= The problem =
Keep the pictures out. Copy every line of the listing exactly.

= Recorded information =
- - - -
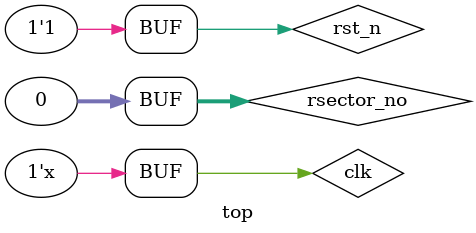
<source format=sv>
`timescale 1ns/1ns

module top();

logic clk=1'b1, rst_n=1'b0;
always  #2 clk=~clk;
initial #8 rst_n=1'b1;

logic [1:0] card_type;
logic [3:0] card_stat;

logic sdclk;
logic sdcmd;
logic [3:0] sddat;

logic       sdcmdoe_host , sdcmdoe_card ;
logic       sdcmdout_host, sdcmdout_card;
logic       sddatoe_host , sddatoe_card ;
logic [3:0] sddatout_host, sddatout_card;

assign sdcmd   = sdcmdoe_host ? sdcmdout_host : (sdcmdoe_card ? sdcmdout_card : 1'b1);
assign sddat   = sddatoe_host ? sddatout_host : (sddatoe_card ? sddatout_card : 4'hf);

logic rstart=1'b1, rdone;
logic [31:0] rsector_no = 0;

logic outreq;
logic [ 8:0] outaddr;
logic [ 7:0] outbyte;

SDReader  #(
    .SIMULATION ( 1 )
) SDReader_inst(  // a host to read fake SDcard
    .clk,
    .rst_n,
    
    .sdclk,
    .sdcmdoe       ( sdcmdoe_host    ),
    .sdcmdout      ( sdcmdout_host   ),
    .sdcmdin       ( sdcmd           ),
    .sddatoe       ( sddatoe_host    ),
    .sddatout      ( sddatout_host   ),
    .sddatin       ( sddat           ),
    
    .card_type,
    .card_stat,
    .rstart,
    .rsector_no,
    .rdone,
    
    .outreq,
    .outaddr,
    .outbyte
);

always @ (posedge clk or negedge rst_n)
    if(~rst_n)
        rstart = 1'b1;
    else begin
        if(rdone)
            rstart = 1'b0;
    end


logic rdclk;
logic [63:0] rdaddr;
logic [ 7:0] rddata;

SDFake sd_fake_inst(   // a synthesisable fake SDcard
    .rst_n,
    
    .sdclk,
    .sdcmdoe   ( sdcmdoe_card    ),
    .sdcmdout  ( sdcmdout_card   ),
    .sdcmdin   ( sdcmd           ),
    
    .sddatoe   ( sddatoe_card    ),
    .sddatout  ( sddatout_card   ),
    .sddatin   ( sddat           ),
    
    .rdclk  ,
    .rdaddr ,
    .rddata ,
    
    .debugled  (                 )
);

always @ (posedge rdclk)  rddata = rdaddr[7:0];  // make a fake sdcard content

endmodule

</source>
- - - -
= Result of this exercise =
<source format=sv>
`timescale 1ns/1ns

module top();

logic clk=1'b1, rst_n=1'b0;
always  #2 clk=~clk;
initial #8 rst_n=1'b1;

logic [1:0] card_type;
logic [3:0] card_stat;

logic sdclk;
logic sdcmd;
logic [3:0] sddat;

logic       sdcmdoe_host , sdcmdoe_card ;
logic       sdcmdout_host, sdcmdout_card;
logic       sddatoe_host , sddatoe_card ;
logic [3:0] sddatout_host, sddatout_card;

assign sdcmd   = sdcmdoe_host ? sdcmdout_host : (sdcmdoe_card ? sdcmdout_card : 1'b1);
assign sddat   = sddatoe_host ? sddatout_host : (sddatoe_card ? sddatout_card : 4'hf);

logic rstart=1'b1, rdone;
logic [31:0] rsector_no = 0;

logic outreq;
logic [ 8:0] outaddr;
logic [ 7:0] outbyte;

SDReader  #(
    .SIMULATION ( 1 )
) SDReader_inst(  // a host to read fake SDcard
    .clk,
    .rst_n,
    
    .sdclk,
    .sdcmdoe       ( sdcmdoe_host    ),
    .sdcmdout      ( sdcmdout_host   ),
    .sdcmdin       ( sdcmd           ),
    .sddatoe       ( sddatoe_host    ),
    .sddatout      ( sddatout_host   ),
    .sddatin       ( sddat           ),
    
    .card_type,
    .card_stat,
    .rstart,
    .rsector_no,
    .rdone,
    
    .outreq,
    .outaddr,
    .outbyte
);

always @ (posedge clk or negedge rst_n)
    if(~rst_n)
        rstart = 1'b1;
    else begin
        if(rdone)
            rstart = 1'b0;
    end


logic rdclk;
logic [63:0] rdaddr;
logic [ 7:0] rddata;

SDFake sd_fake_inst(   // a synthesisable fake SDcard
    .rst_n,
    
    .sdclk,
    .sdcmdoe   ( sdcmdoe_card    ),
    .sdcmdout  ( sdcmdout_card   ),
    .sdcmdin   ( sdcmd           ),
    
    .sddatoe   ( sddatoe_card    ),
    .sddatout  ( sddatout_card   ),
    .sddatin   ( sddat           ),
    
    .rdclk  ,
    .rdaddr ,
    .rddata ,
    
    .debugled  (                 )
);

always @ (posedge rdclk)  rddata = rdaddr[7:0];  // make a fake sdcard content

endmodule

</source>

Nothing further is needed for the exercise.